Prime Minister knows every thing - pretending innocense is for legal reasons!

Arun Shourie recalls an incident with Vajpayee.

The prime minister of India has unlimited power. Our system is so structured that the PM knows everything. Yashwant Sinha, when he was finance minister, told me an incident. He got a message from a leader of the state that s/he wanted to see him. He asked Prime Minister Atal Bihari Vajpayee if he could can meet that person. Vajpayee said he could meet her/him.

When Sinha went to the state he met the particular leader without anyone knowing about it. He had lunch and talked about all sorts of things. At the end of it, the leader gave him an envelope. He kept it in his pocket. He came to New Delhi and only then opened it. It was a legal brief on why cases against that leader should not be pursued by the Enforcement Directorate. He put the envelope in his drawer and did nothing about it. He forgot the case.
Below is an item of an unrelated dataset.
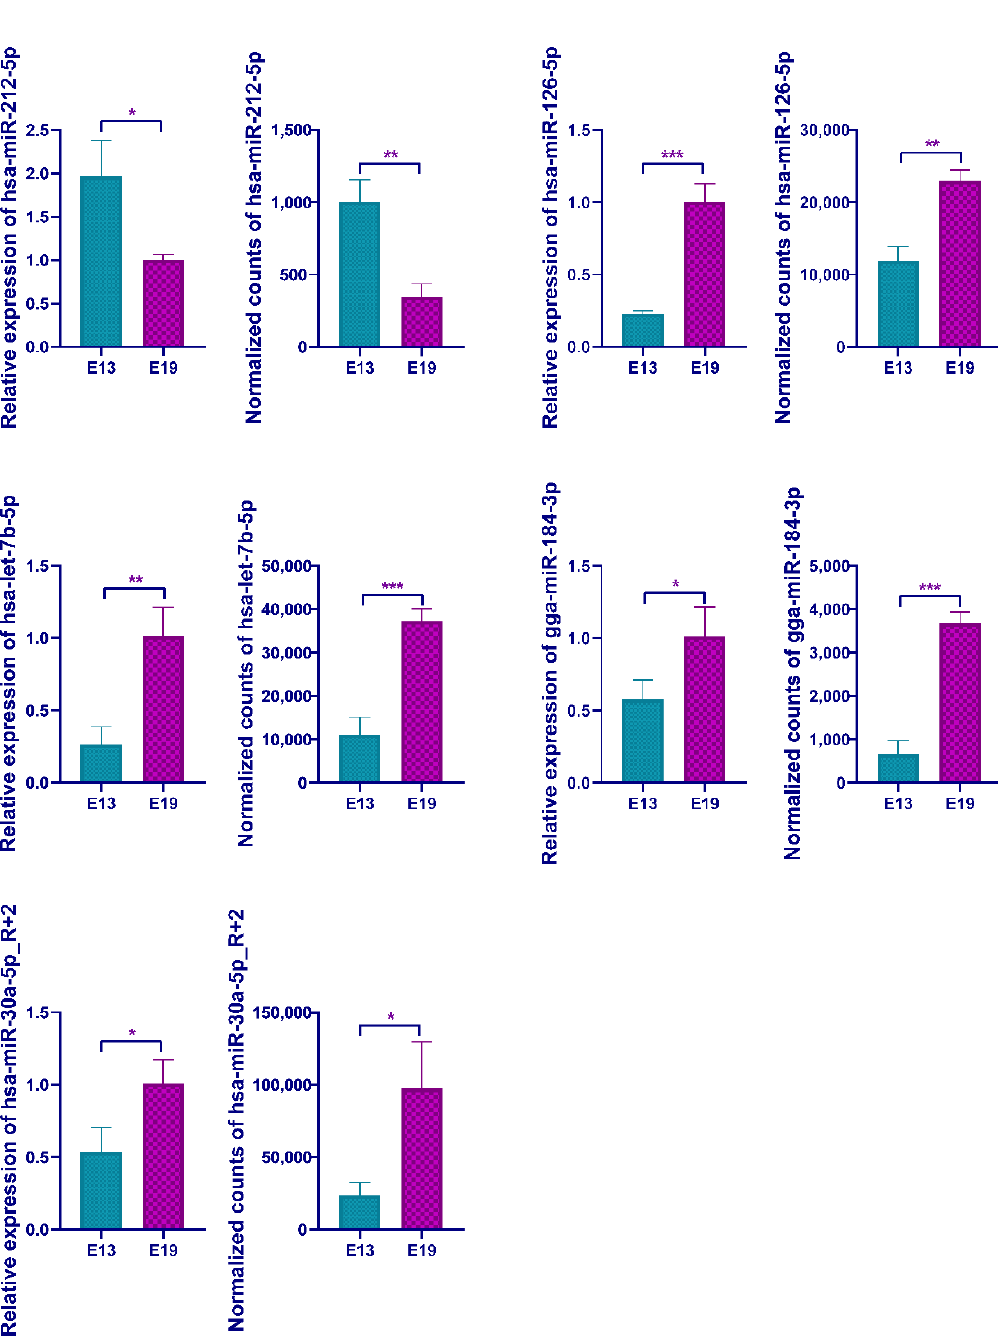
Figure 4. qRT-PCR validation of the identification of differentially expressed miRNAs. In all panels, values are presented as mean ± SEM. * p < 0.05; ** p < 0.01; *** p < 0.01.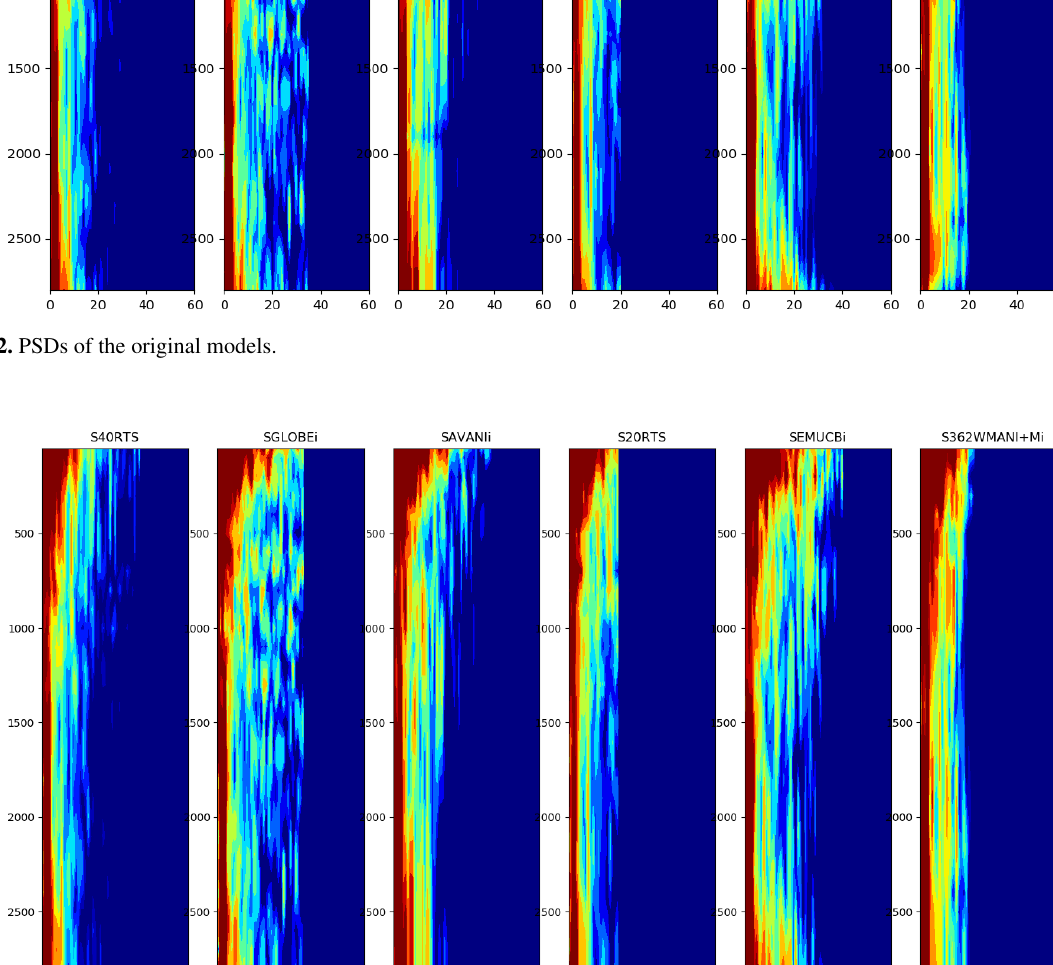
Figure B3. PSDs of the reconstructed models from the varimax modes. The number of modes is given in Table 2.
Several days later he met Vajpayee and spoke about his meeting with the state leader. Vajpayee listened quietly and kept looking at him. At the end of the meeting he asked Sinha, 'Aur woh lifafa (what about the envelope)?'

Sinha was astonished since he had told no one about the meeting and he did not act on what was requested. Unless the prime minister deliberately shuts his eyes there is no difficulty in knowing everything. It would be incredible that the prime minister would not know. The system is so structured.

Second, all the telecom dealings were done in public. The Prime Minister's Office would certainly read the newspapers. There was so much commotion in Sanchar Bhuvan that people were beaten up the day the allotment of 2G spectrum was announced. The point is that the prime minister himself wrote a letter and as politely as possible gave instructions that please examine the issue of auctioning of spectrum and determining its price in a fair and transparent manner. And his minister disregards that. Do you think that the PM would not know that?

It was the letter signed by him that was ignored. Coalition dharna doesn't mean that I will become protector of the corrupt. I feel the prime minister must have known about the 2G issue. That's evident from all sorts of facts. Second, coalition compulsions do not give you the license to abdicate your duty.

If your minister is doing something wrong, as captain of the team, the prime minister owes the responsibility to the country to stop the minister. If the PM had confronted Dravida Munnetra Kazhagam chief M Karunanidhi with all the evidence, I don't imagine he would have told the PM, 'Don't take action against Raja'.